**TASK**: Go through the material below and count the lines with the string "none"; the number is the whole answer.

**RECORDS PROVIDED**:
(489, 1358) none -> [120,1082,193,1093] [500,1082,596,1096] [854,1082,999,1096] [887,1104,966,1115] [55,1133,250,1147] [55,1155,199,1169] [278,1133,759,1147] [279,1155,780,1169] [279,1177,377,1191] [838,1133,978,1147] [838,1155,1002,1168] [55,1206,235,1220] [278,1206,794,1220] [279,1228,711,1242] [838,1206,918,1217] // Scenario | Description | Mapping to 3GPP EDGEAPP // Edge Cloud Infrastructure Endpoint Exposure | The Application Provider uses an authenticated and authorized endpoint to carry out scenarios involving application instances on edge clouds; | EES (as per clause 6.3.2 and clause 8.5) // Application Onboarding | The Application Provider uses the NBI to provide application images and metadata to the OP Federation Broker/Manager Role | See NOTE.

---

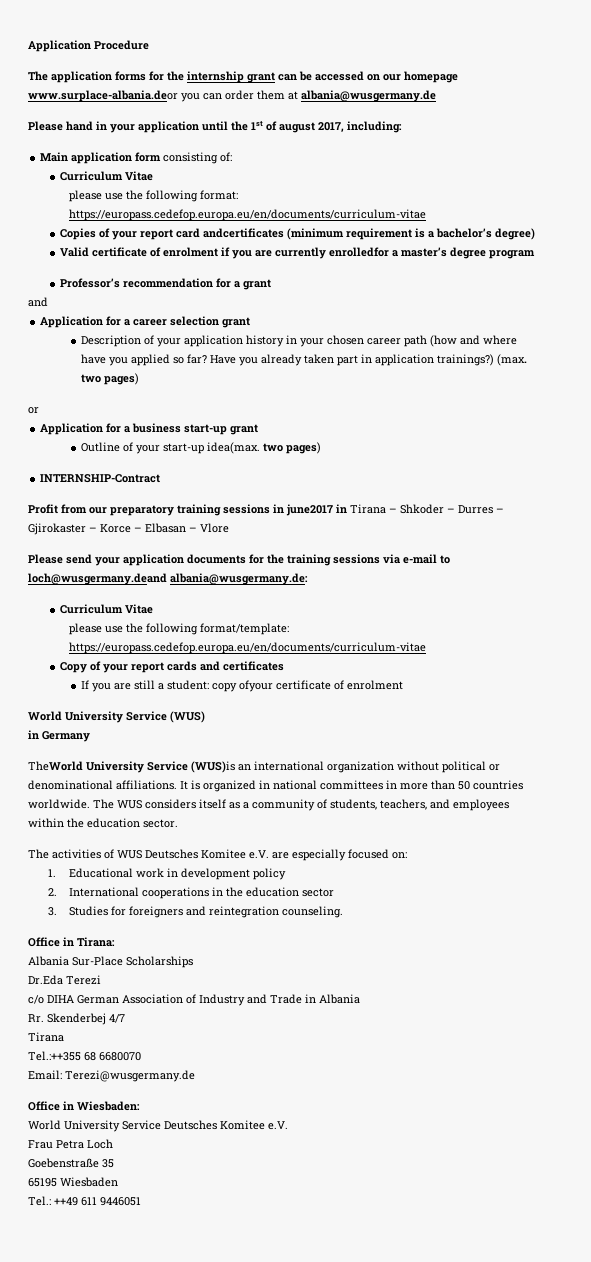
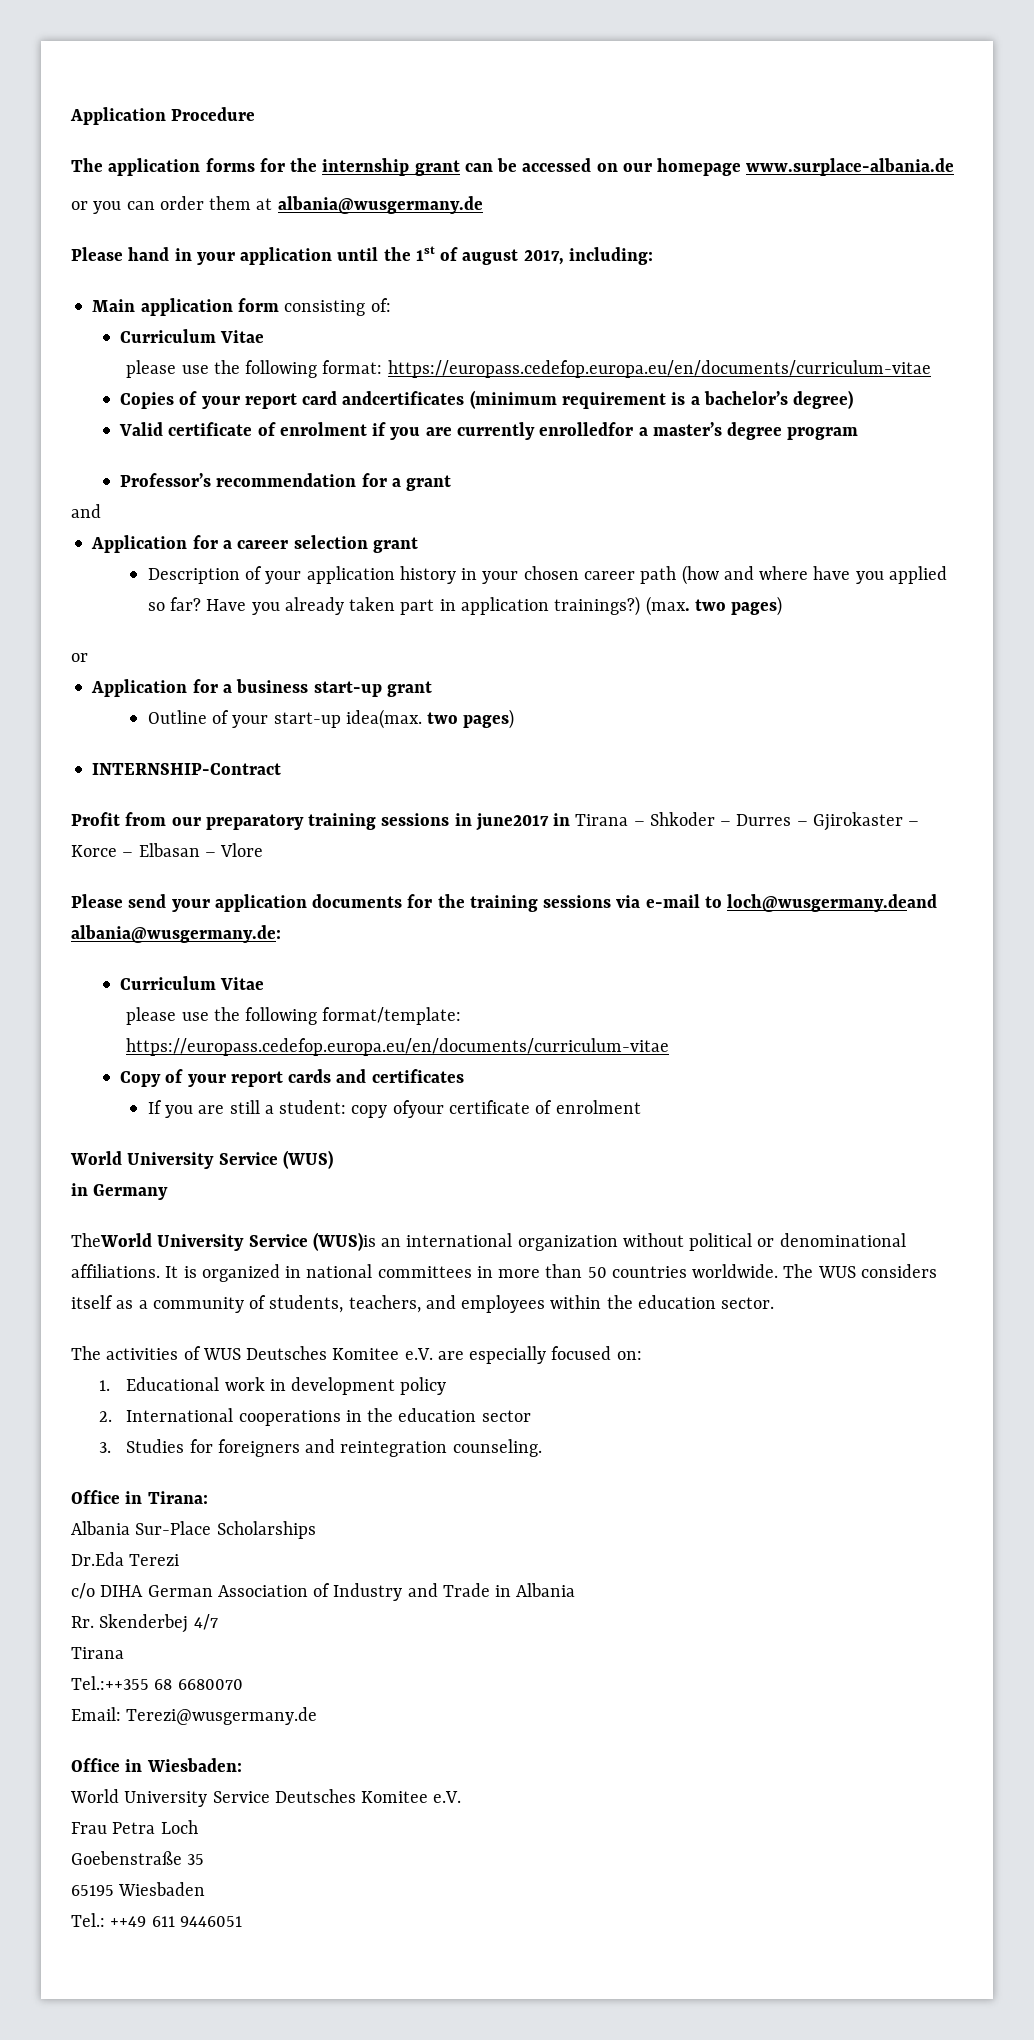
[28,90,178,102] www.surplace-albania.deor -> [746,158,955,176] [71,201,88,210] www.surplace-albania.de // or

--

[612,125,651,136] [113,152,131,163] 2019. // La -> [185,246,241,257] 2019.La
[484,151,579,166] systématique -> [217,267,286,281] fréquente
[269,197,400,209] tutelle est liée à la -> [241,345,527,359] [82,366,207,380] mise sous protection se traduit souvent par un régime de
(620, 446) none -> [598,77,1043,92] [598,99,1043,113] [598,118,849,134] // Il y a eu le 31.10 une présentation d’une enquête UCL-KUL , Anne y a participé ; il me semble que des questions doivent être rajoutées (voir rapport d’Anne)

**EXERCISE RESULT**: 2